Myrlie Evers, wife of slain civil rights leader Medgar Evers, asked a University of Utah audience to continue the work of Martin Luther King Jr. every day, not just one or two weeks a year.

"We cannot be a great democracy as long as even one small segment of our population is not allowed to be free," said Evers, whose husband was shot in the back 25 years ago outside his Mississippi home.Evers, speaking during Martin Luther King Day activities at the university Friday, asked the audience to remember King as a leader "who challenged us individually and as a group . . . to look into our own hearts and see if there was any trace of racism there."

She also said she was concerned that the gains of the civil rights movement and the concerns for equal justice that arose during the 1960s have lapsed.

"There are so many today who say we have arrived, we are here, but what about those invisible barriers," she said. Evers said there remained unequal salaries for minorities, and President Reagan's administration has worked to do away with affirmative action.

"Reagan has all but encouraged that we eliminate affirmative action," she said. "It sends a message to state and local governments that things need not change and that things may slip back to the way they once were."

Evers said she was concerned that racial injustices of 1960s have become a "fire smoldering in grief which cooled down only to perhaps burst into flame again."

Medgar Evers was a civil rights leader in Mississippi who laid the ground for King's civil rights campaign.

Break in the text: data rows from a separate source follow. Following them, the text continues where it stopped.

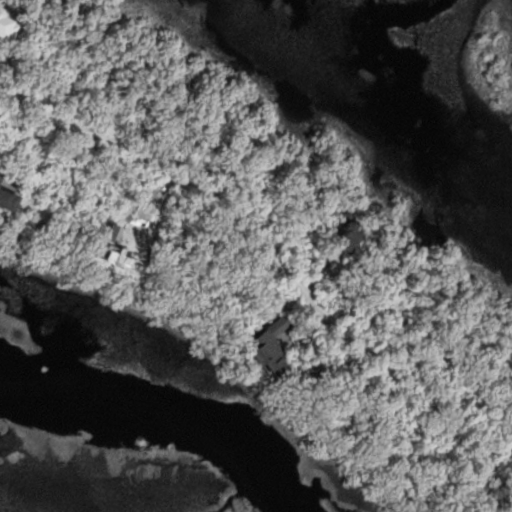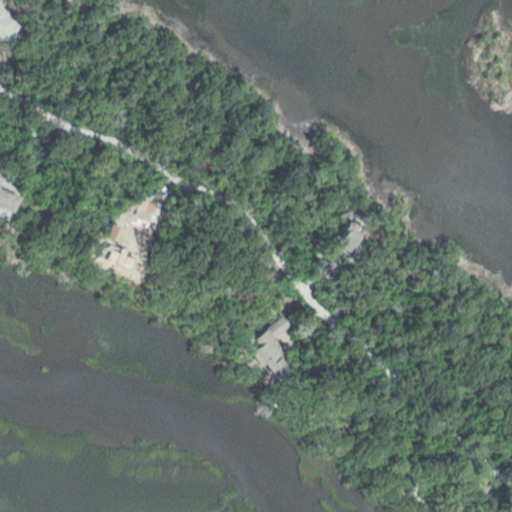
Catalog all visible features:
building: (3, 31)
building: (4, 32)
building: (2, 201)
building: (2, 203)
building: (344, 235)
road: (270, 262)
building: (262, 343)
building: (261, 350)
building: (478, 487)
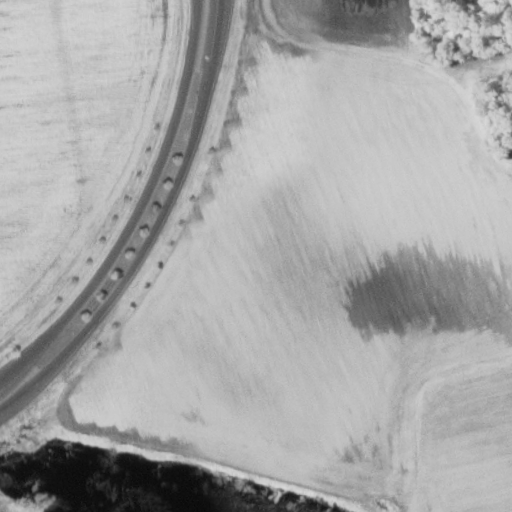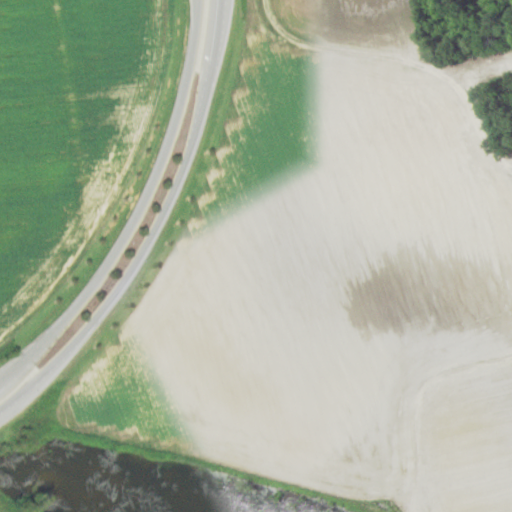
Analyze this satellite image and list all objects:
road: (75, 78)
road: (377, 82)
road: (142, 212)
road: (156, 230)
road: (41, 409)
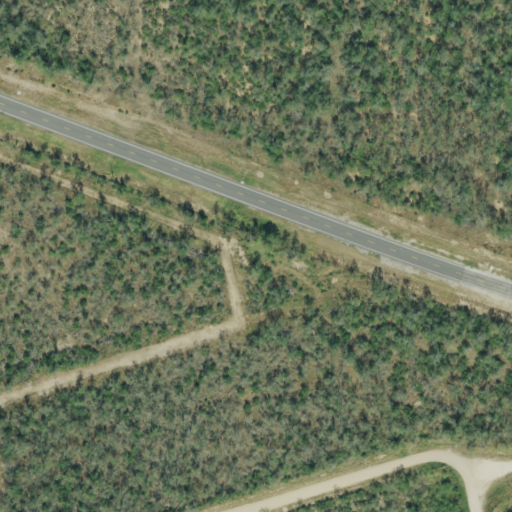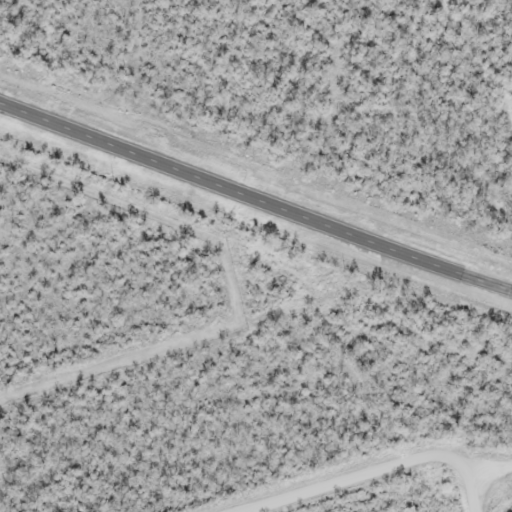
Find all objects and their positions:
road: (255, 202)
road: (484, 463)
road: (373, 471)
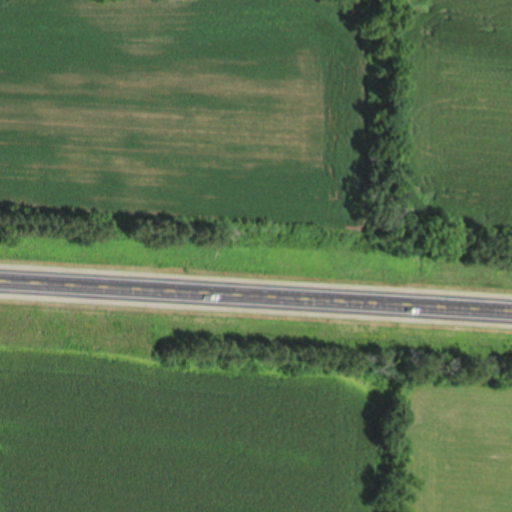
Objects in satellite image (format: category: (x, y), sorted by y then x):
road: (256, 298)
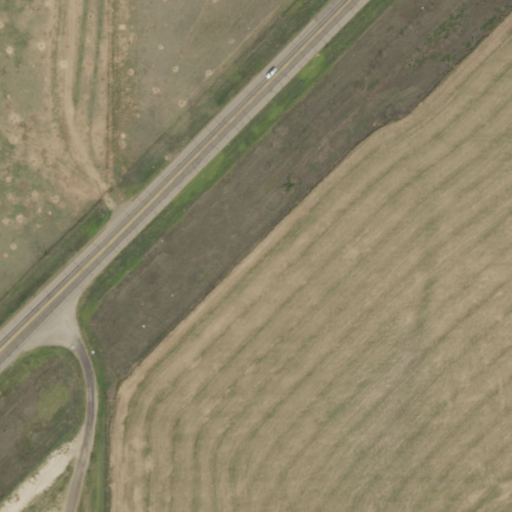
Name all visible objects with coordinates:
road: (174, 177)
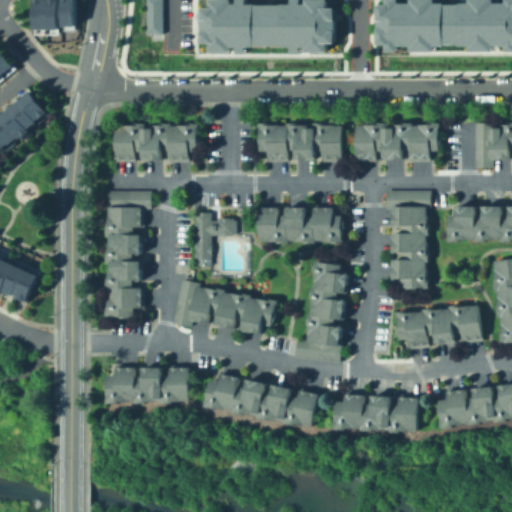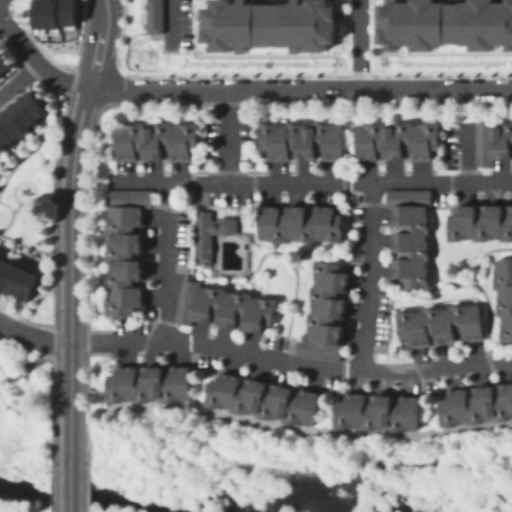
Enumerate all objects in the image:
road: (103, 4)
building: (68, 13)
building: (40, 14)
building: (52, 14)
building: (68, 14)
building: (45, 16)
building: (153, 16)
building: (153, 16)
building: (444, 24)
building: (444, 24)
road: (175, 25)
building: (268, 25)
building: (268, 25)
parking lot: (244, 27)
road: (347, 35)
road: (369, 35)
road: (18, 40)
road: (358, 45)
road: (460, 51)
road: (241, 54)
building: (4, 62)
building: (7, 63)
road: (282, 71)
building: (2, 76)
road: (19, 79)
road: (60, 79)
road: (299, 91)
road: (291, 103)
building: (39, 108)
building: (28, 117)
building: (20, 118)
building: (19, 125)
building: (10, 132)
road: (228, 136)
building: (155, 140)
building: (300, 140)
building: (396, 140)
building: (158, 141)
building: (303, 141)
building: (399, 141)
building: (492, 142)
building: (5, 143)
building: (493, 144)
road: (467, 154)
road: (24, 157)
road: (6, 163)
road: (55, 168)
road: (311, 183)
park: (33, 196)
road: (16, 207)
road: (10, 215)
road: (70, 219)
building: (480, 222)
building: (298, 224)
building: (302, 225)
building: (481, 226)
building: (209, 233)
building: (213, 234)
building: (409, 235)
building: (412, 237)
road: (26, 244)
building: (128, 250)
building: (124, 251)
road: (165, 262)
building: (2, 264)
building: (6, 274)
road: (372, 277)
building: (16, 280)
building: (27, 285)
building: (504, 297)
building: (505, 297)
building: (222, 307)
building: (226, 309)
building: (323, 313)
building: (326, 314)
building: (438, 324)
building: (443, 325)
road: (34, 335)
road: (290, 362)
road: (35, 371)
building: (148, 384)
building: (149, 385)
building: (261, 398)
building: (264, 400)
building: (475, 404)
building: (477, 407)
building: (376, 412)
building: (380, 414)
road: (71, 473)
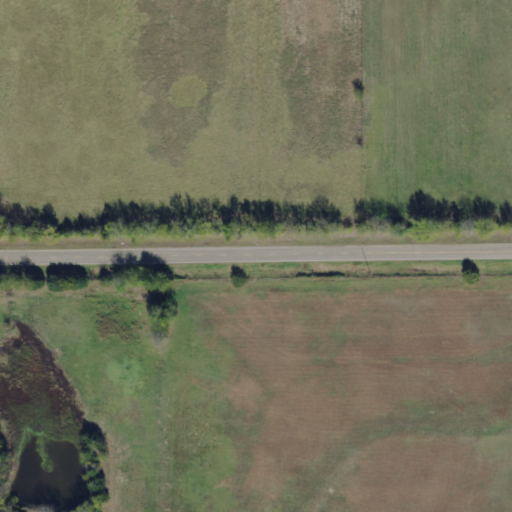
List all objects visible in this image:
road: (256, 255)
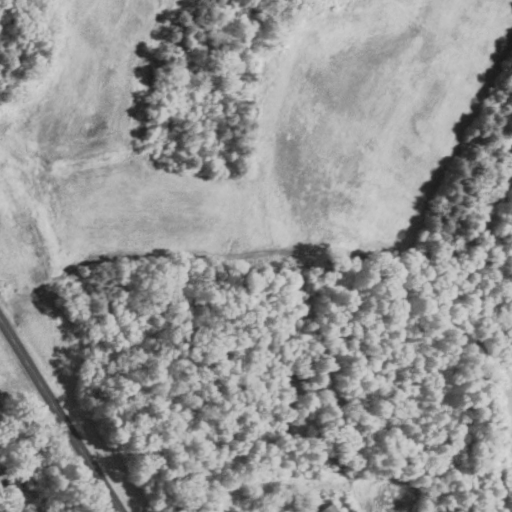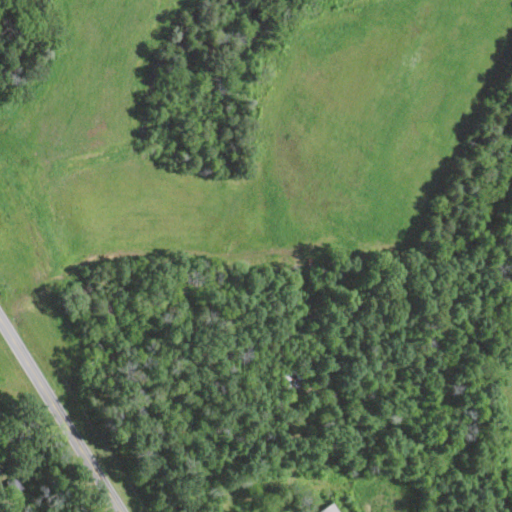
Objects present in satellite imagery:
road: (60, 415)
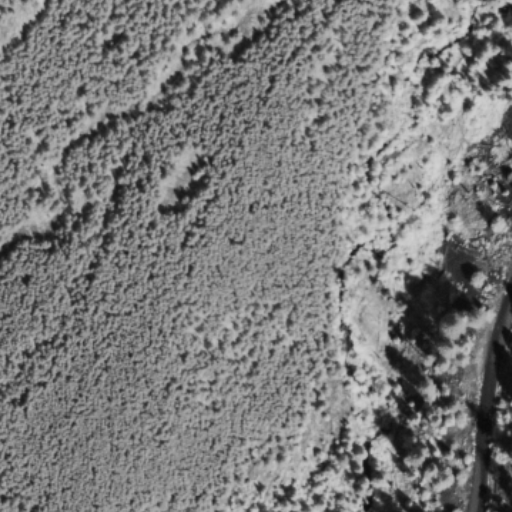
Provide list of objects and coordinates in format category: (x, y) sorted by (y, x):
road: (460, 333)
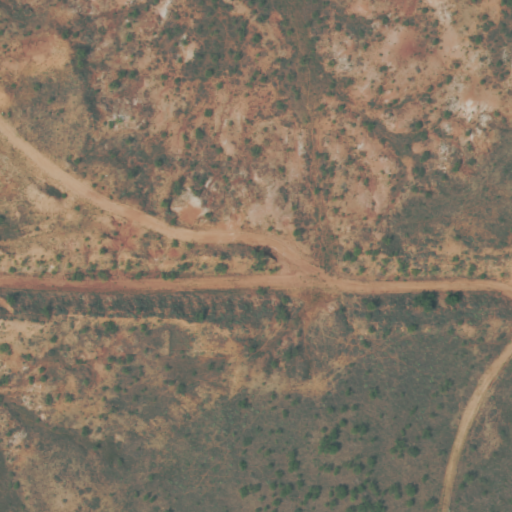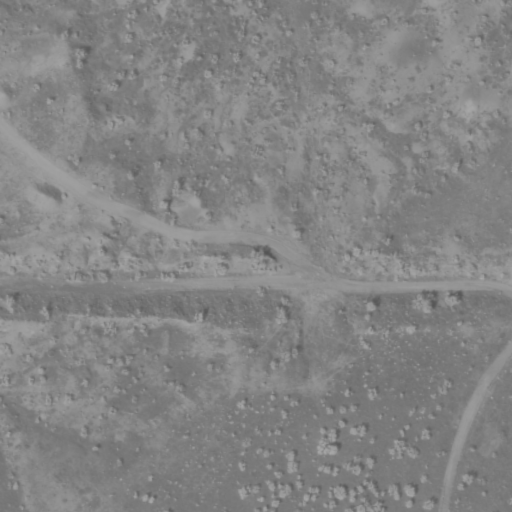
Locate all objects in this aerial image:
railway: (256, 276)
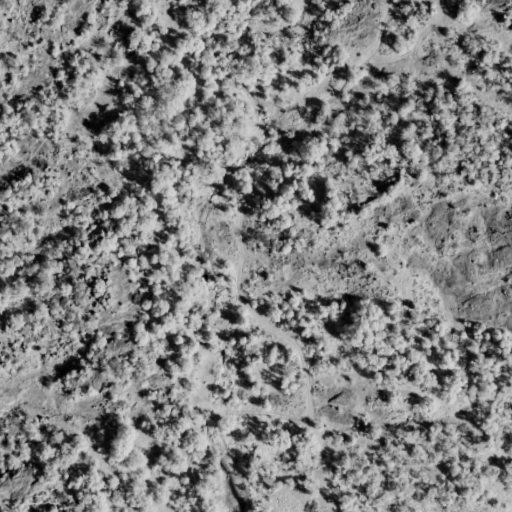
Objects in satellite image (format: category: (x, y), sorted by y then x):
road: (241, 246)
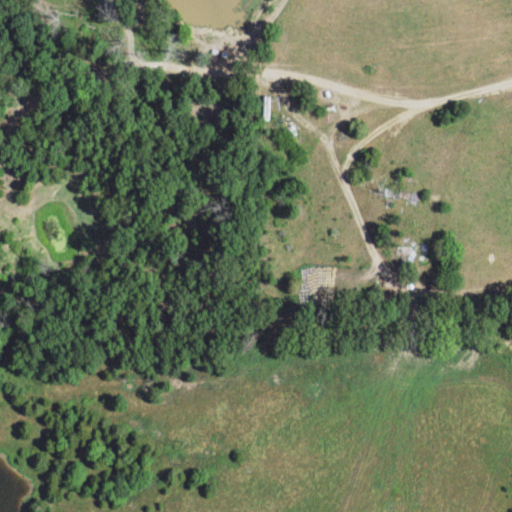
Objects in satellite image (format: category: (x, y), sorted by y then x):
road: (394, 141)
road: (215, 325)
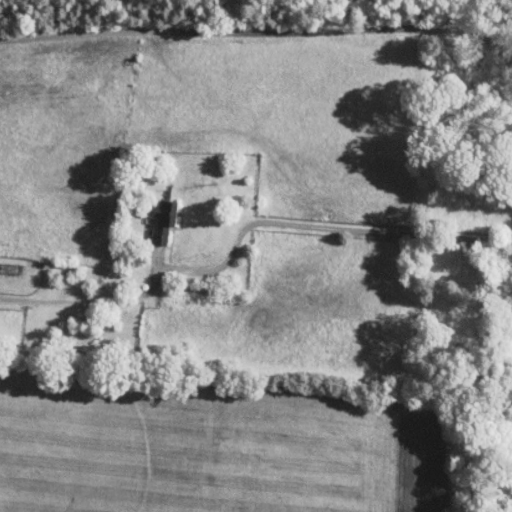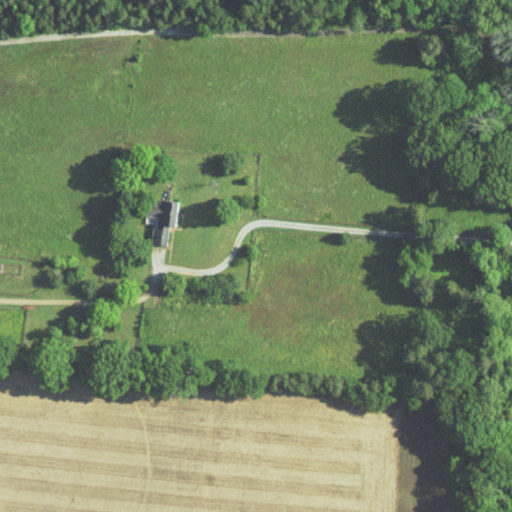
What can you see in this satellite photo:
road: (256, 33)
building: (150, 213)
road: (240, 233)
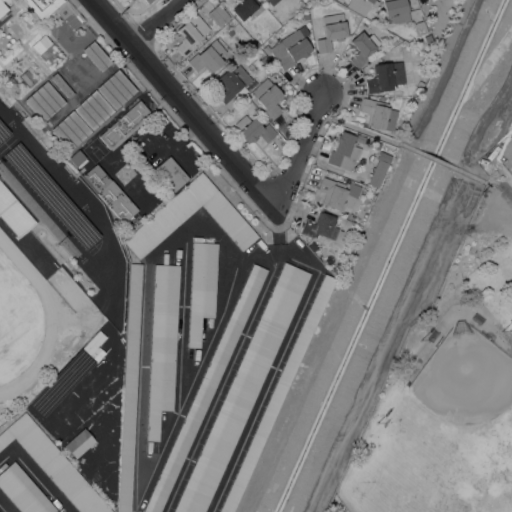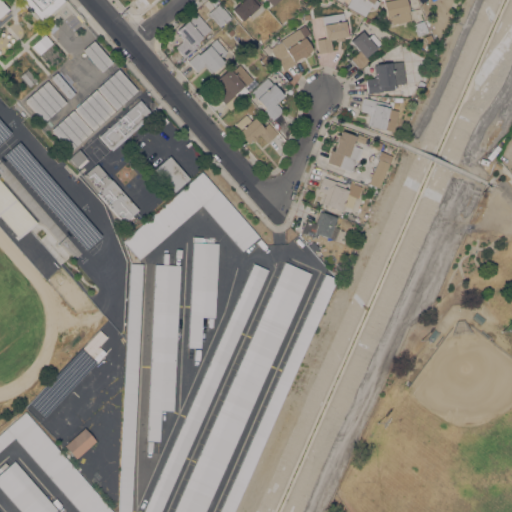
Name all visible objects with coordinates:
building: (359, 5)
building: (2, 7)
building: (2, 8)
building: (243, 8)
building: (244, 8)
building: (396, 10)
building: (394, 11)
building: (217, 14)
building: (218, 14)
building: (306, 17)
road: (151, 21)
building: (419, 28)
building: (330, 31)
building: (331, 31)
building: (190, 32)
building: (230, 32)
building: (190, 34)
building: (42, 47)
building: (290, 47)
building: (363, 47)
building: (289, 48)
building: (360, 49)
building: (47, 51)
building: (96, 56)
building: (207, 56)
building: (207, 57)
building: (264, 60)
building: (384, 76)
building: (27, 77)
building: (385, 77)
building: (231, 82)
building: (62, 85)
building: (233, 85)
building: (116, 88)
building: (266, 97)
building: (268, 97)
building: (44, 101)
road: (180, 102)
building: (93, 109)
building: (373, 112)
building: (377, 113)
building: (123, 124)
building: (124, 124)
road: (356, 127)
building: (252, 129)
building: (70, 130)
building: (253, 130)
building: (359, 138)
parking lot: (157, 140)
road: (301, 146)
building: (342, 151)
building: (343, 151)
building: (76, 157)
road: (441, 162)
building: (377, 168)
building: (376, 169)
building: (169, 173)
building: (171, 173)
road: (494, 184)
road: (508, 191)
building: (107, 192)
building: (109, 192)
building: (333, 192)
building: (335, 192)
building: (13, 213)
building: (190, 216)
building: (350, 216)
building: (189, 217)
building: (321, 223)
road: (276, 225)
building: (306, 226)
building: (319, 228)
road: (277, 250)
building: (336, 266)
building: (200, 287)
building: (202, 288)
building: (132, 315)
track: (23, 319)
building: (161, 344)
building: (163, 345)
road: (223, 381)
building: (206, 387)
building: (128, 388)
building: (240, 388)
building: (242, 389)
building: (277, 393)
park: (443, 400)
park: (443, 426)
building: (78, 442)
building: (79, 442)
road: (17, 457)
building: (52, 463)
building: (52, 463)
building: (22, 490)
building: (23, 490)
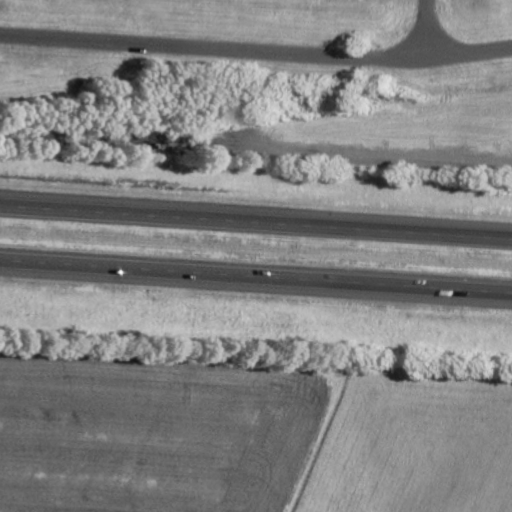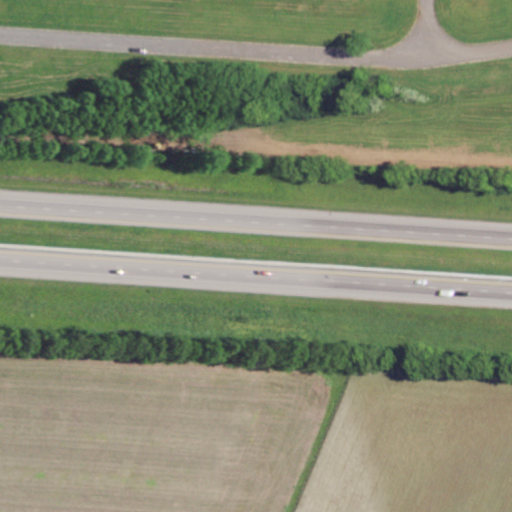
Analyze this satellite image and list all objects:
road: (431, 28)
road: (255, 51)
road: (256, 217)
road: (255, 279)
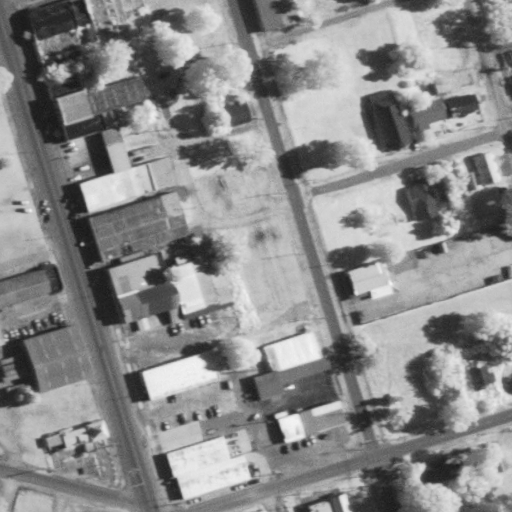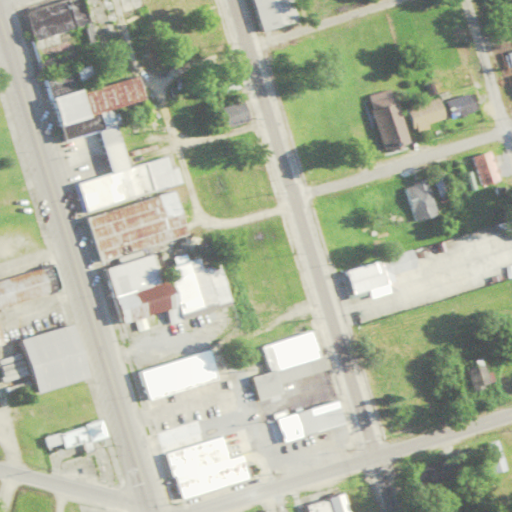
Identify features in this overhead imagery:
road: (274, 38)
road: (7, 63)
road: (486, 81)
road: (402, 162)
road: (311, 255)
road: (76, 264)
road: (345, 459)
road: (5, 485)
road: (75, 485)
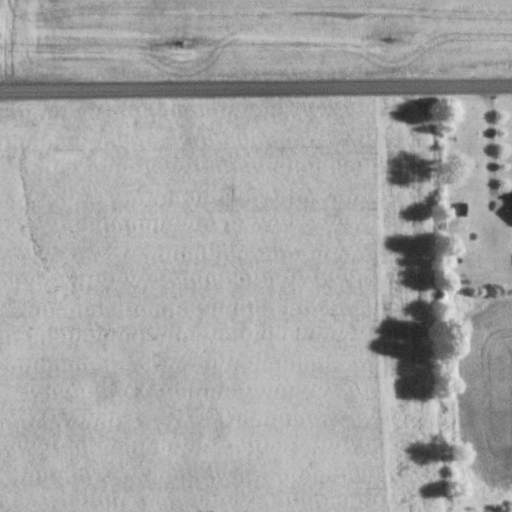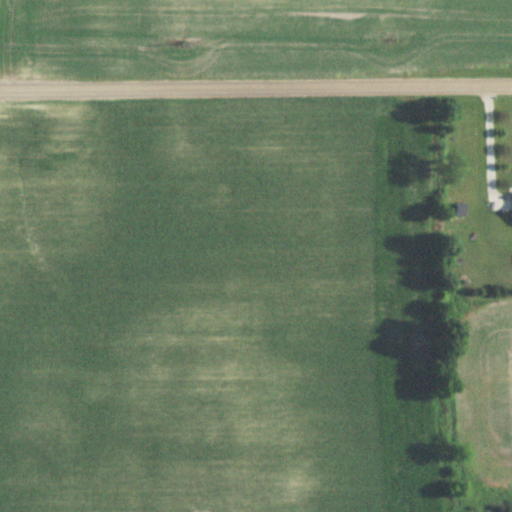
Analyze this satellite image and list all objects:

He was field secretary for the National Association for the Advancement of Colored People until he was shot in the back on June 12, 1963, at his home in Mississippi.

Evers quoted her husband as once saying, "I will give my life and I will give it gladly so that my wife and children . . . and others can have the life they deserve."

She also said she was disturbed about such movies as "Mississippi Burning," which she called "a very powerful movie in its fiction - and I stress its fiction.

"As I watched the burnings and as I watched the beatings, I said `yes, that is true,' and I also remembered people of other colors helping us," she said, adding that she finds fault because it makes heroes out of two FBI agents.

"At that time the FBI . . . was not there to protect us," she said. "They watched and they aided the other side."